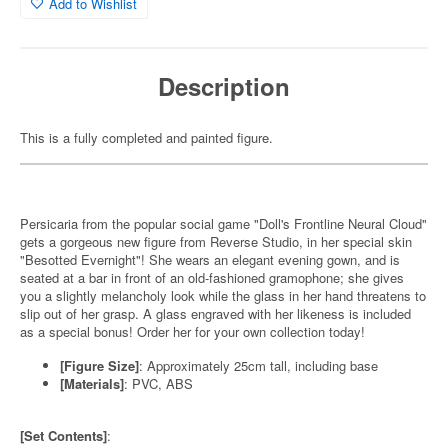
Add to Wishlist
Description
This is a fully completed and painted figure.
Persicaria from the popular social game "Doll's Frontline Neural Cloud"
gets a gorgeous new figure from Reverse Studio, in her special skin
"Besotted Evernight"! She wears an elegant evening gown, and is
seated at a bar in front of an old-fashioned gramophone; she gives
you a slightly melancholy look while the glass in her hand threatens to
slip out of her grasp. A glass engraved with her likeness is included
as a special bonus! Order her for your own collection today!
[Figure Size]
: Approximately 25cm tall, including base
[Materials]
: PVC, ABS
[Set Contents]
:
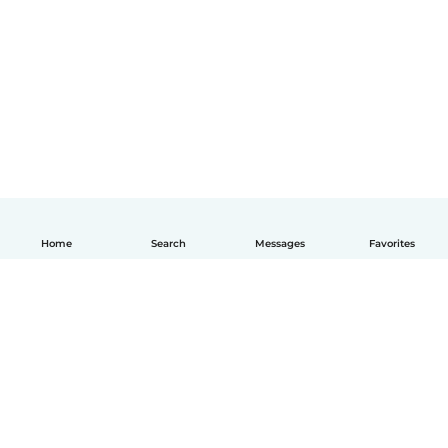
Home
Search
Messages
Favorites
English
How it works
Help
Terms & Privacy
Pricing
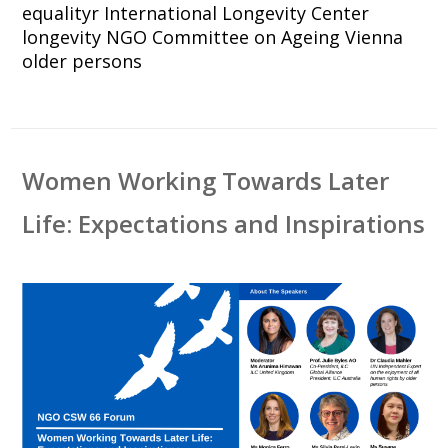
equalityr
International Longevity Center
longevity
NGO Committee on Ageing Vienna
older persons
Women Working Towards Later
Life: Expectations and Inspirations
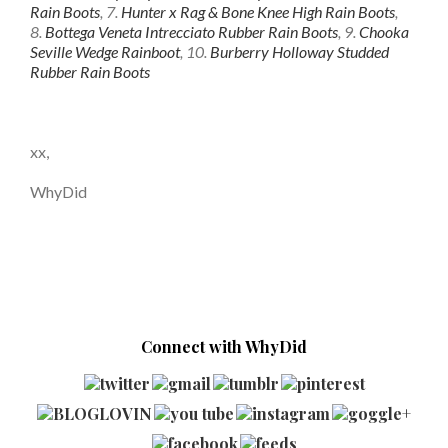
Rain Boots
, 7.
Hunter x Rag & Bone Knee High Rain Boots
,
8.
Bottega Veneta Intrecciato Rubber Rain Boots
, 9.
Chooka
Seville Wedge Rainboot
, 10.
Burberry Holloway Studded
Rubber Rain Boots
xx,
WhyDid
Connect with WhyDid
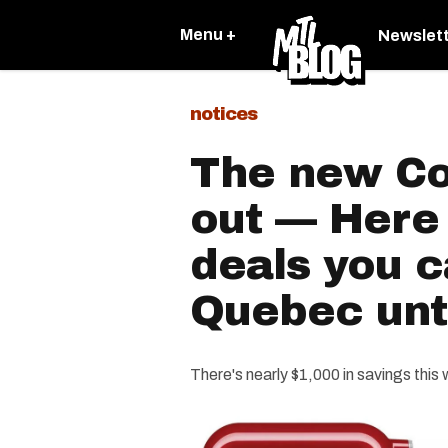
Menu +
Newslet
notices
The new Cos
out — Here 
deals you c
Quebec unti
There's nearly $1,000 in savings this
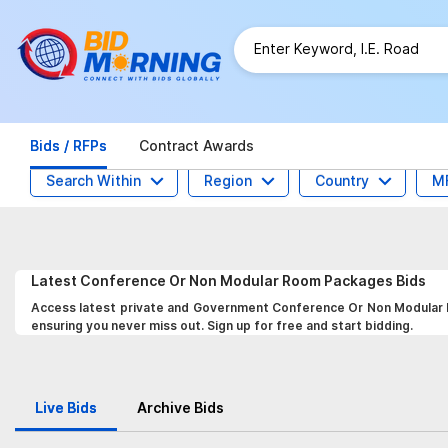
Bids / RFPs
Contract Awards
Search Within
Region
Country
M
Latest
Conference Or Non Modular Room Packages
Bids
Access latest private and Government Conference Or Non Modular R
ensuring you never miss out. Sign up for free and start bidding.
Live Bids
Archive Bids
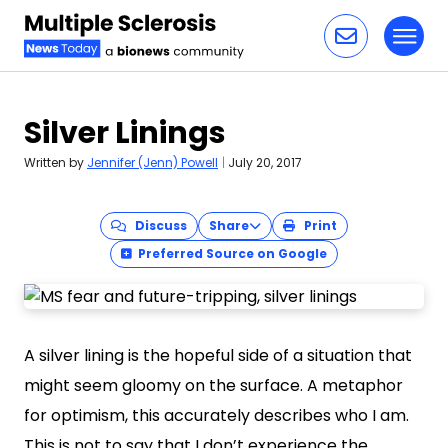
Toggl
Skip to content
Silver Linings
Written by
Jennifer (Jenn) Powell
|
July 20, 2017
Discuss
Share
Print
Preferred Source on Google
A silver lining is the hopeful side of a situation that
might seem gloomy on the surface. A metaphor
for optimism, this accurately describes who I am.
This is not to say that I don’t experience the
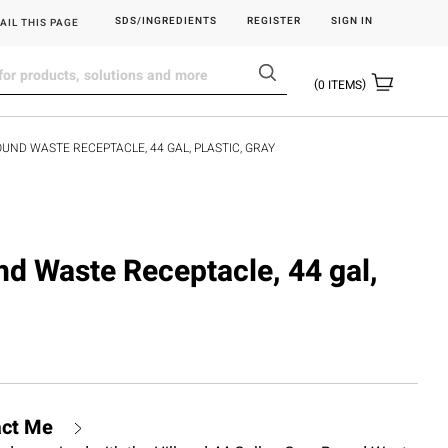
SDS/INGREDIENTS
REGISTER
SIGN IN
AIL THIS PAGE
0
ITEMS
OUND WASTE RECEPTACLE, 44 GAL, PLASTIC, GRAY
nd Waste Receptacle, 44 gal,
act Me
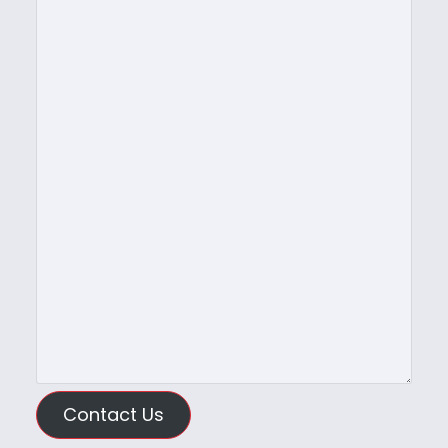
Contact Us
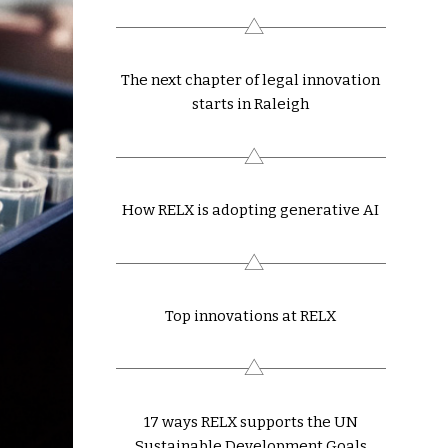
The next chapter of legal innovation
starts in Raleigh
How RELX is adopting generative AI
Top innovations at RELX
17 ways RELX supports the UN
Sustainable Development Goals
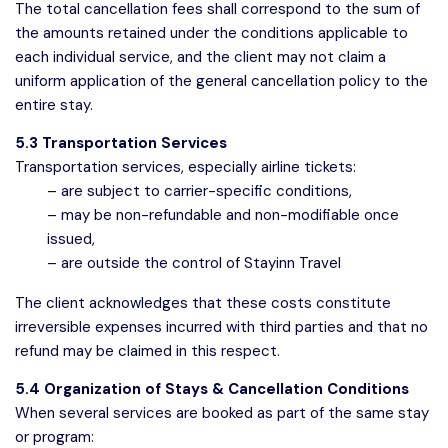
The total cancellation fees shall correspond to the sum of
the amounts retained under the conditions applicable to
each individual service, and the client may not claim a
uniform application of the general cancellation policy to the
entire stay.
5.3 Transportation Services
Transportation services, especially airline tickets:
– are subject to carrier-specific conditions,
– may be non-refundable and non-modifiable once
issued,
– are outside the control of Stayinn Travel
The client acknowledges that these costs constitute
irreversible expenses incurred with third parties and that no
refund may be claimed in this respect.
5.4 Organization of Stays & Cancellation Conditions
When several services are booked as part of the same stay
or program:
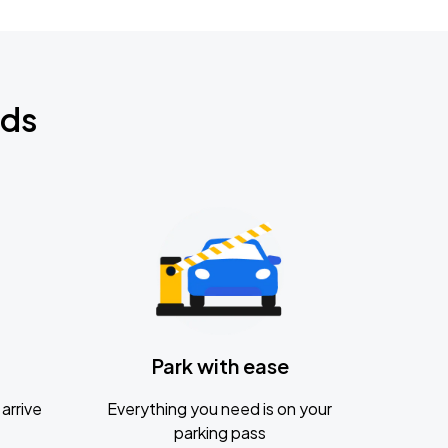
nds
Park with ease
arrive
Everything you need is on your
parking pass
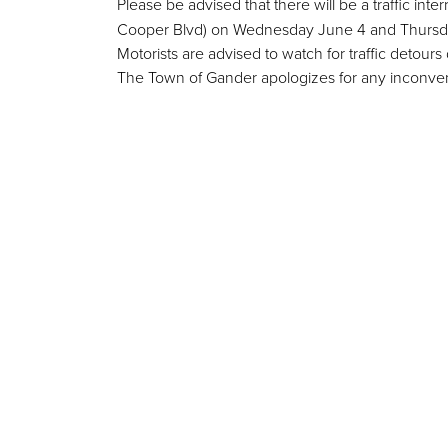
Please be advised that there will be a traffic in
Cooper Blvd) on Wednesday June 4 and Thursday 
Motorists are advised to watch for traffic detours 
The
Town of Gander apologizes for any inconve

Problem description >> Your answer should be a single number: the count of lines above with the word "client".

Result >> 2